• Task instructions
Output the records exactly, and drop each picture.

• Dataset content
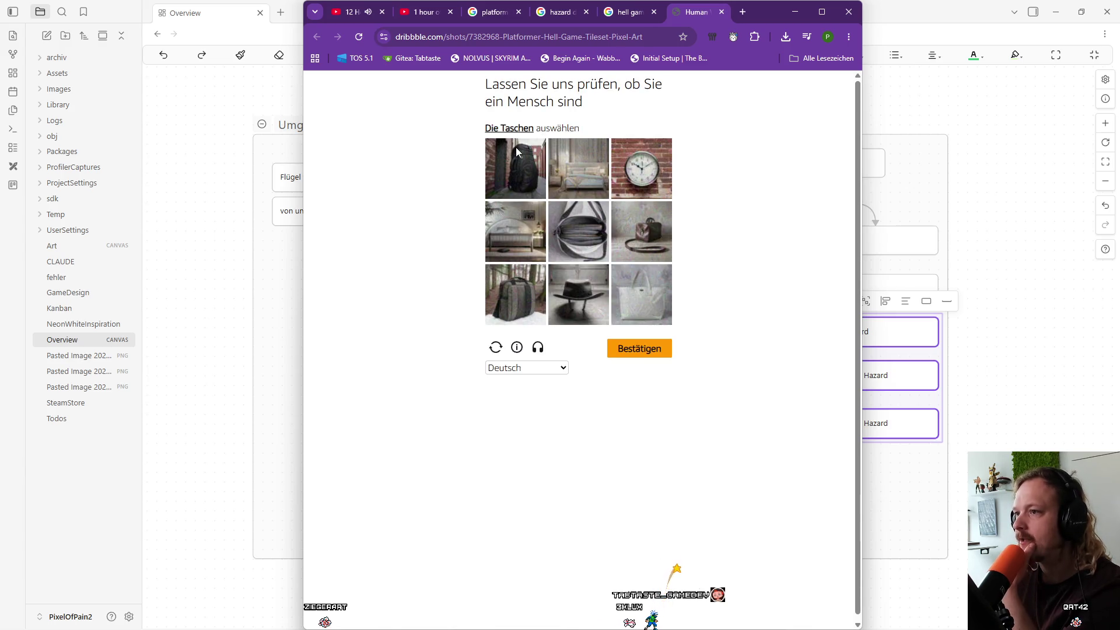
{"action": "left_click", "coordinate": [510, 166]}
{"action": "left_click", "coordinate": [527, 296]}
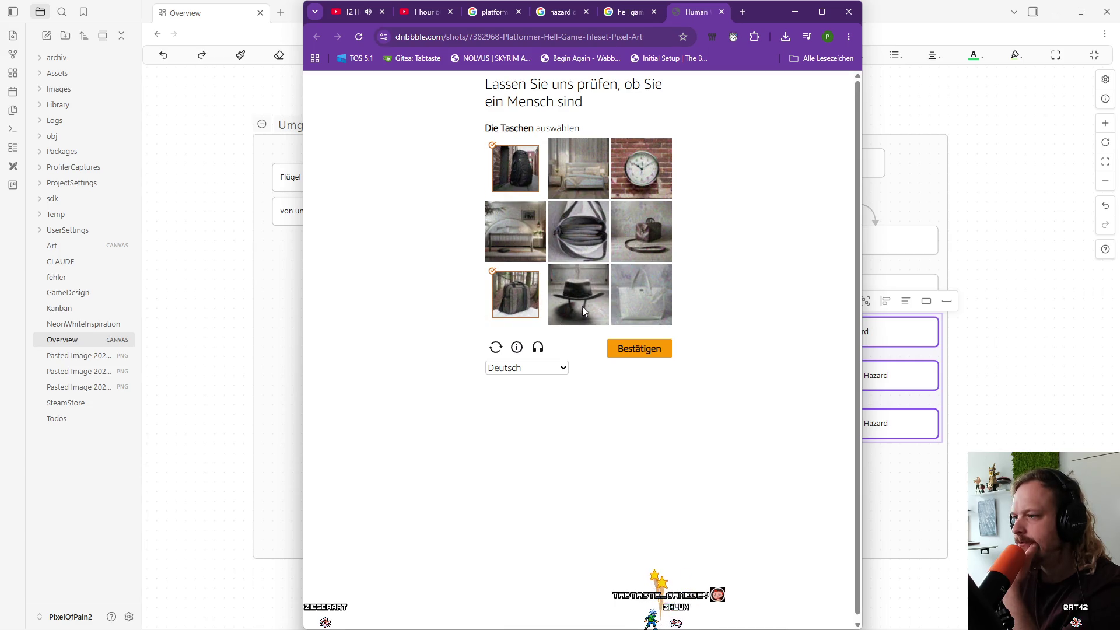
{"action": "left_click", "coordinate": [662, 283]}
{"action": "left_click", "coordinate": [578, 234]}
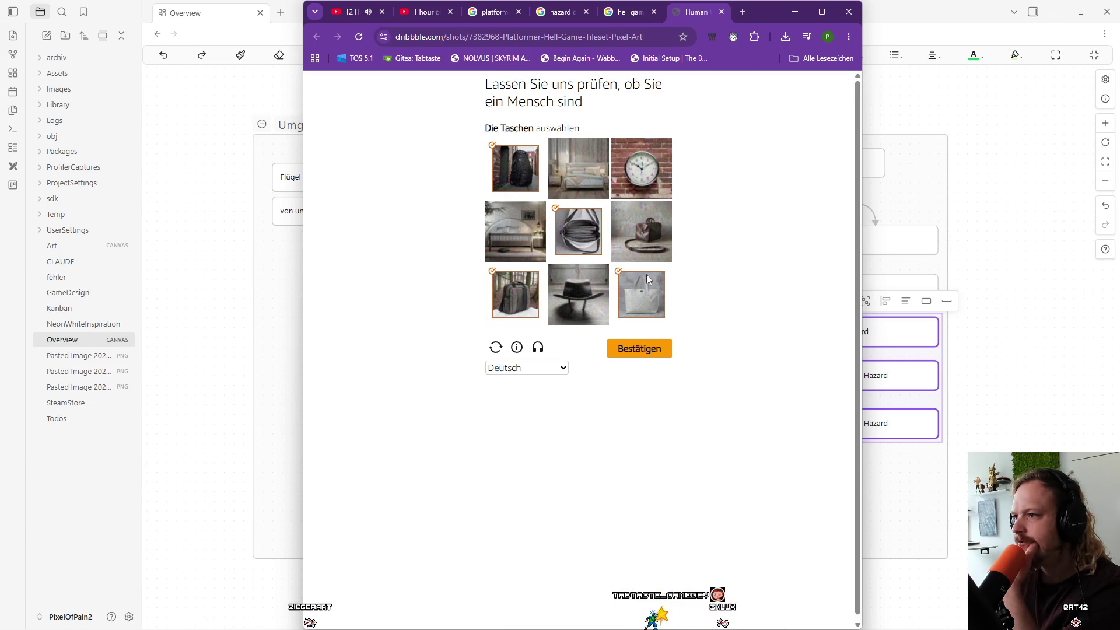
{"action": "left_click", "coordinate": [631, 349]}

• Response area
{"action": "left_click", "coordinate": [510, 166]}
{"action": "left_click", "coordinate": [527, 296]}
{"action": "left_click", "coordinate": [662, 283]}
{"action": "left_click", "coordinate": [578, 234]}
{"action": "left_click", "coordinate": [631, 349]}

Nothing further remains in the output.